Subes a las parejas católicas en tu tribunal y les reclamas justificaciones; los avergüenzas ridiculizando su opción de no usar tus métodos anticonceptivos y los tildas de retrógrados, medievales y fideístas; los seduces con lisonjas y discursos libertarios, ofendes a la madre y pones en tela de juicio sus enseñanzas. «¡Mentira, no moriréis!» repites sin descanso al oído de los matrimonios que componen el bastión más querido de la Iglesia: «el sexo es libertad» , «los límites lo sofocan», «puedes tenerlo sin preocupaciones».  
 
Pero dime tú, mundo moderno, ¿qué les ofreces a cambio? Sube por unos minutos en tu propio tribunal y dinos qué has logrado. Separaste el vínculo natural entre sexo y reproducción; lo desligaste luego del matrimonio y en estos días ni siquiera el amor tiene derecho exclusivo de compañía. Has convertido al sexo en un bien en sí mismo y no al servicio de nada ni nadie. El placer por el placer y punto final. Un producto de consumo sin valor religioso, familiar ni social. Hoy en día ¿en qué se diferencia el sexo de irse a tomar un helado? No bromeo, te lo pregunto sinceramente.
 
Pero en tu desenfreno no calculaste que el sexo no podía convertirse en un bien de consumo sin consecuencias. Sé sincero y responde: ¿nunca pensaste que el acto capaz de producir una vida humana era a su vez un acto con una fuerza espiritual tremenda? ¡Qué ingenuidad la tuya!

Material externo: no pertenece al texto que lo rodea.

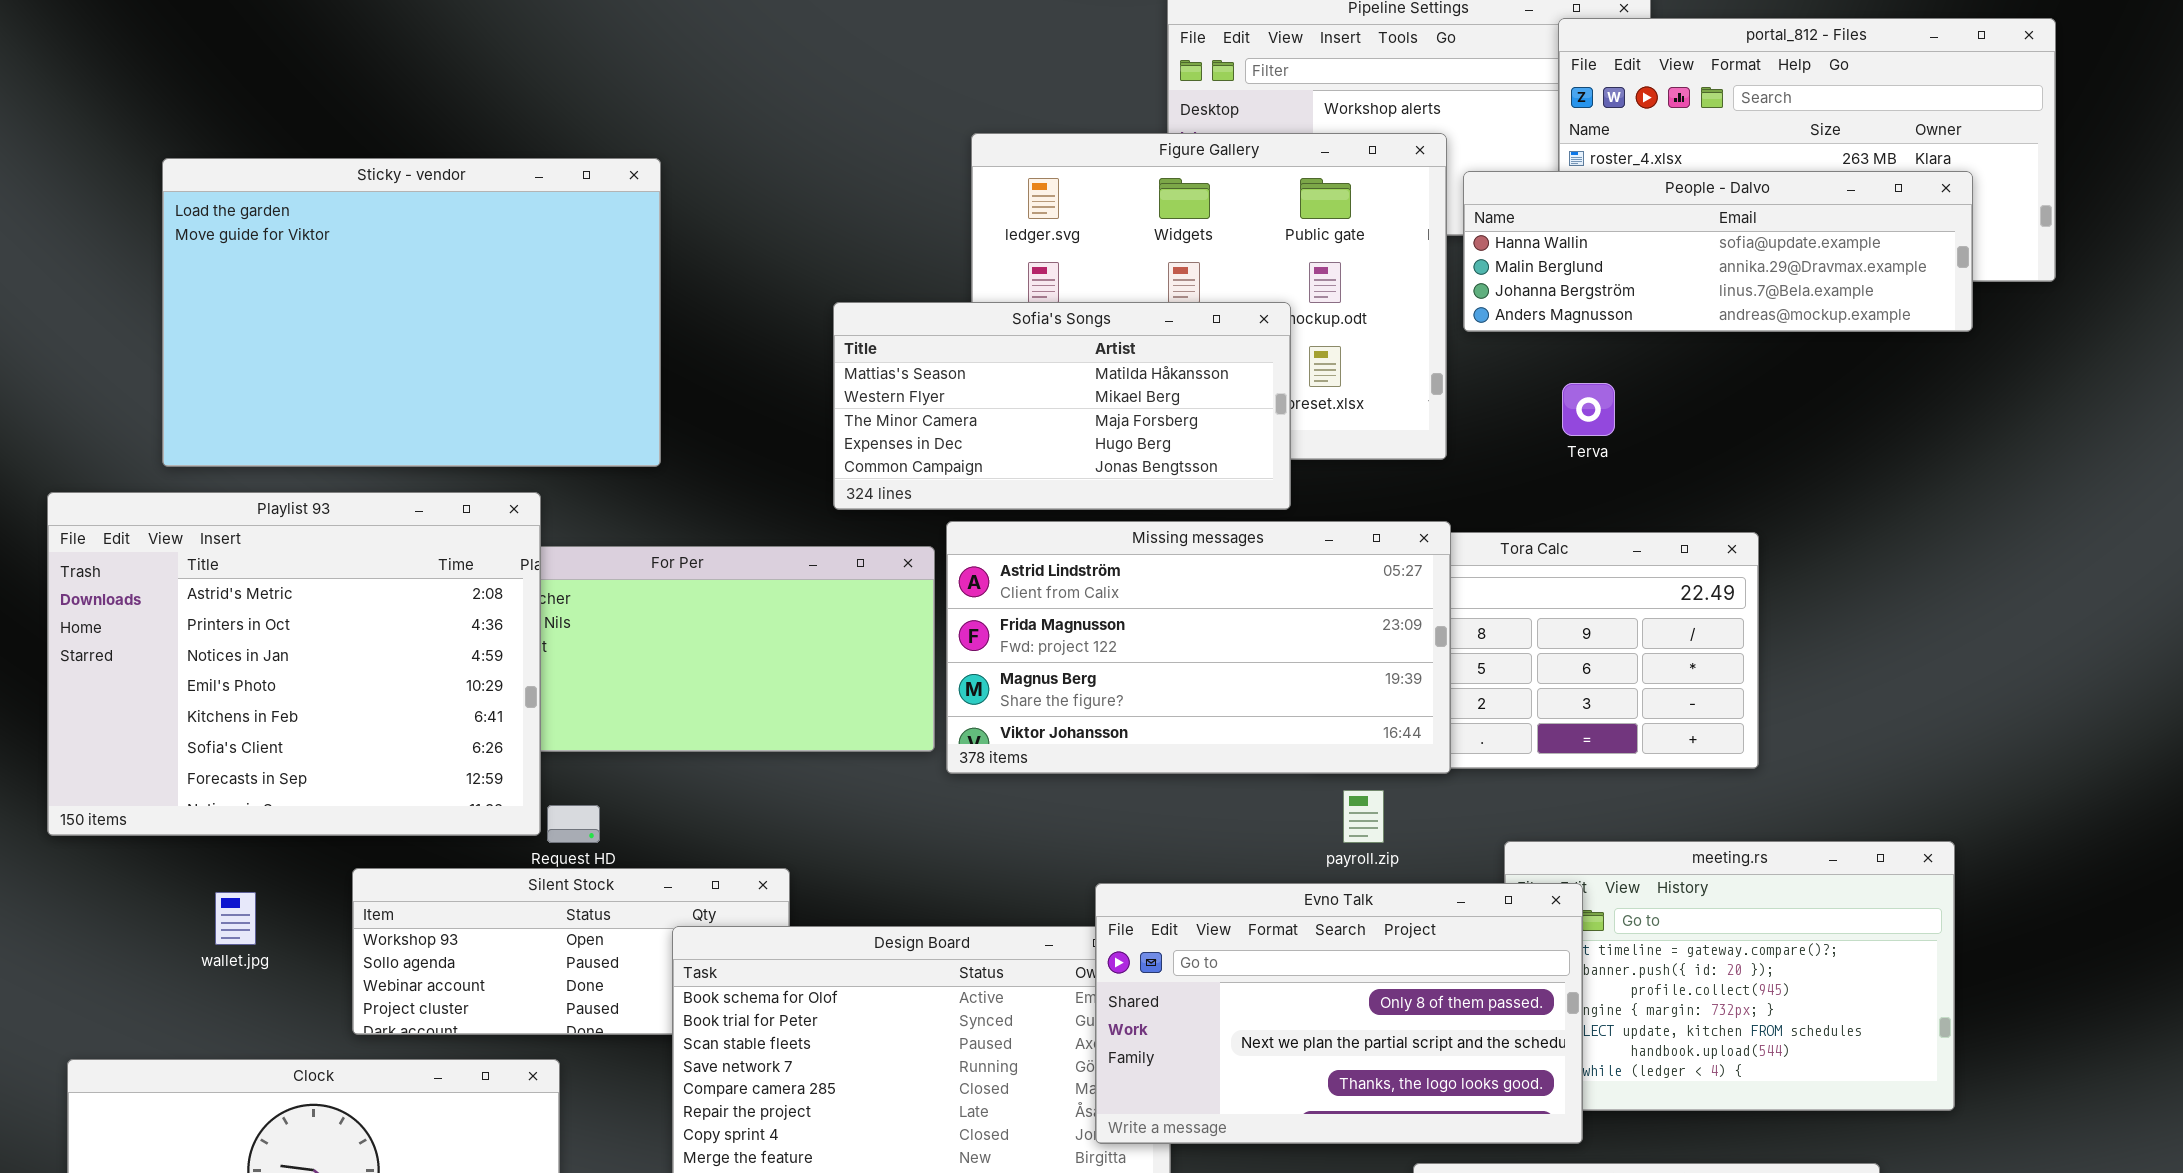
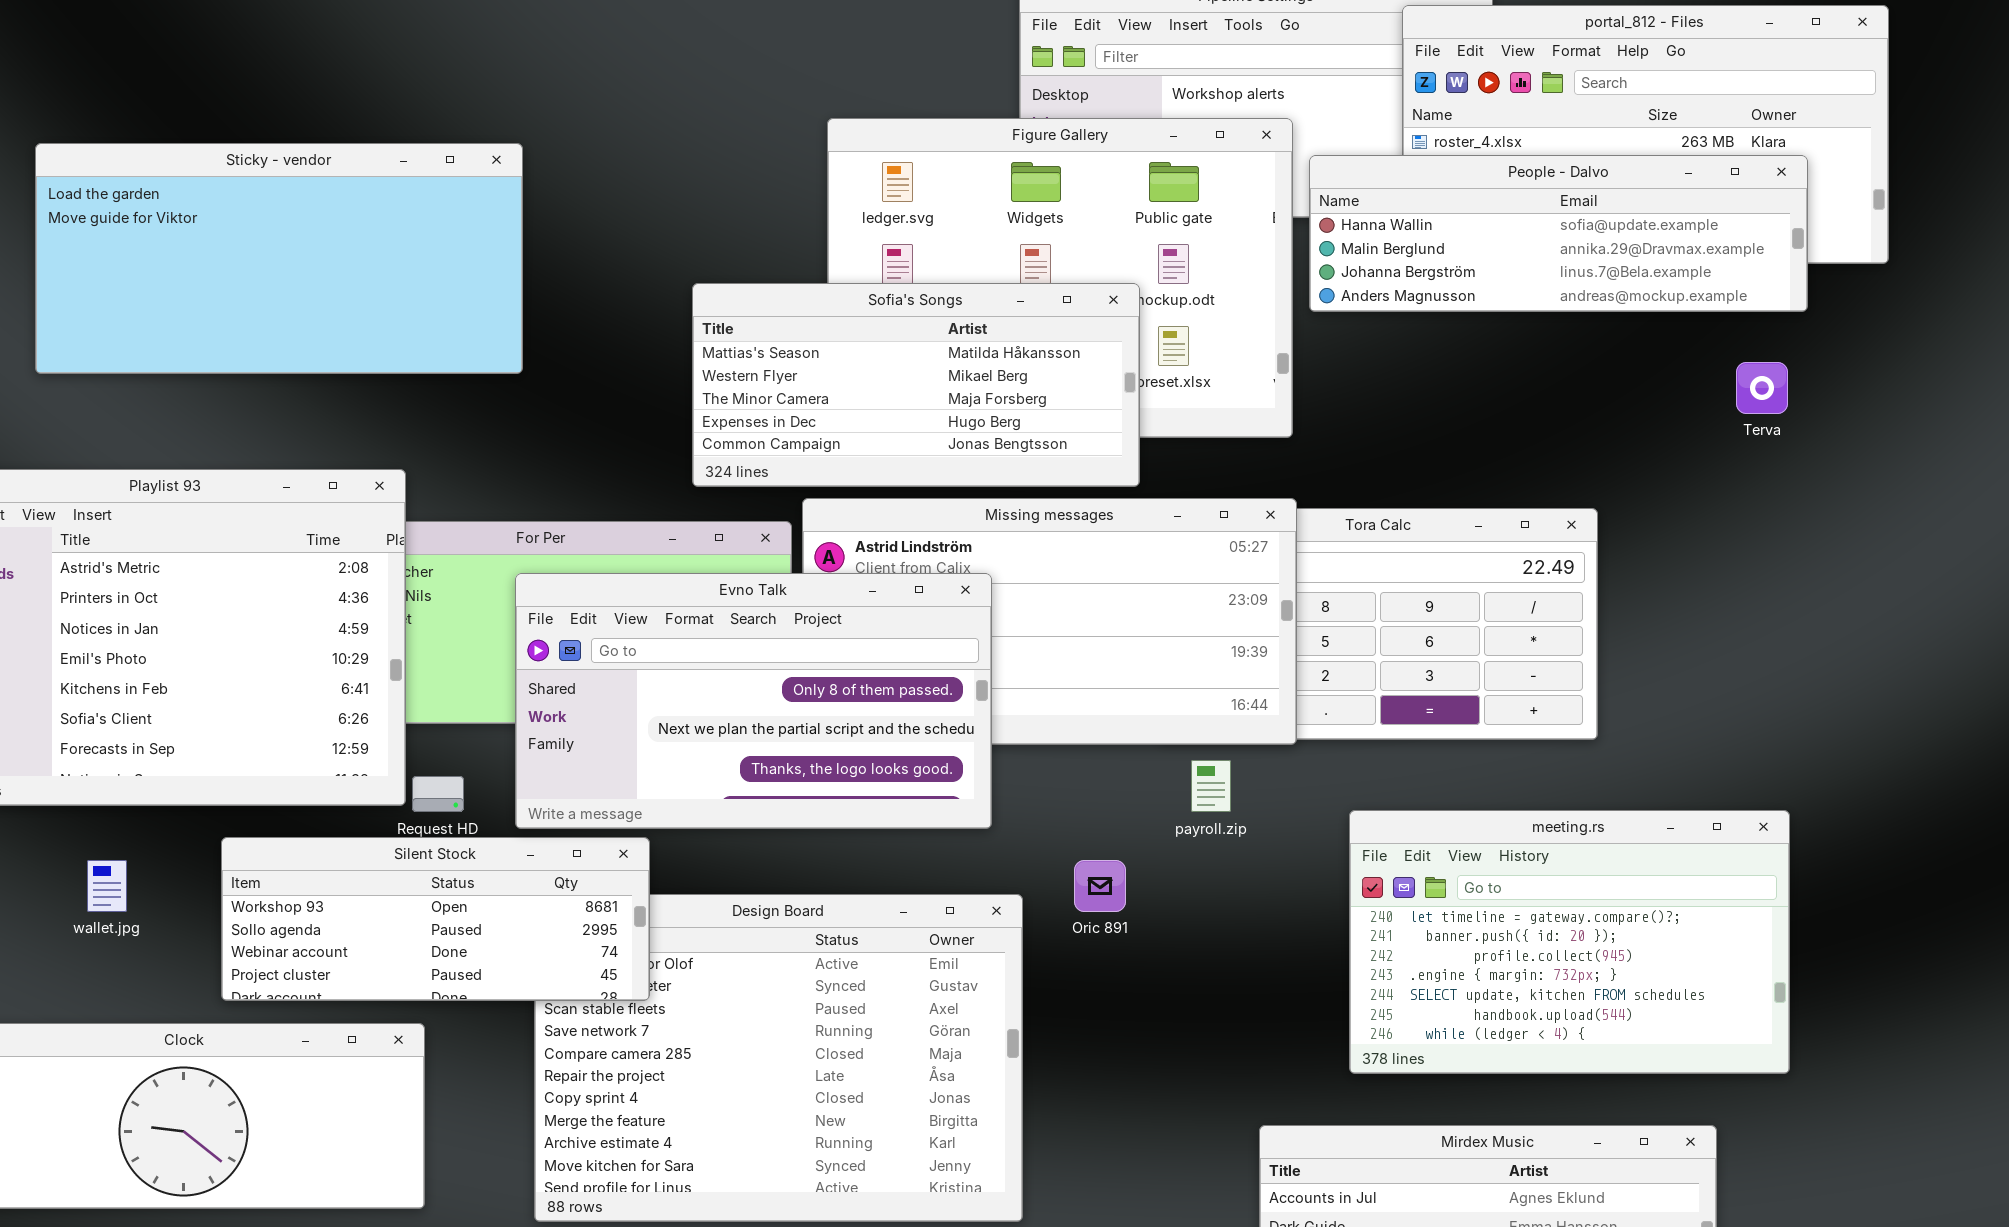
Sticky - vendor: [162,158,661,467] -> [35,143,523,374], resized
Terva: [1562,383,1615,436] -> [1736,362,1788,414], moved
Silent Stock: [352,868,790,1035] -> [221,837,650,1001], raised
Evno Talk: [1095,883,1583,1144] -> [515,573,992,829], moved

Un fuego encendido calienta un hogar cuando está en el lugar adecuado, la chimenea; pero tú has encendido hogueras en cada rincón de la casa y ahora no sabes cómo contenerlas. 
 
En la cochera tienes una prostitución galopante mientras que en la cocina ya no sabes cómo apagar el aborto (volverlo un derecho es tan estúpido como pedirle a un notario que certifique que tu casa se está incendiando), la pornografía ha vuelto intolerable entrar en cada una de tus recámaras y en tu patio trasero, que aún no has ido a ver, el tráfico sexual  se ha convertido en una pira enorme. Las columnas de tu casa han comenzado a ceder porque los hijos únicos no cargan como lo hacían las familias numerosas; y no aguantarán por mucho tiempo porque el fuego que devora las alfombras es la infidelidad que destruye sus familias.
 
Dios fue muy sabio cuando ató las relaciones sexuales al amor, al compromiso y a la reproducción; ellos son el lugar adecuado donde el sexo se enciende para bien de la pareja y de la sociedad. Es cierto que no podemos disfrutar de una buena fogata en cada rincón de la casa, lo admito, pero podemos hacerlo, con un poquito de esfuerzo, a los pies de la chimenea, sin temor de salir chamuscados.
 
Querido mundo moderno, la próxima vez que avergüences a una pareja católica por no usar tus métodos anticonceptivos, te aconsejo que vuelvas tus espaldas y contemples tu casa en llamas. Tu silencio será muy bienvenido.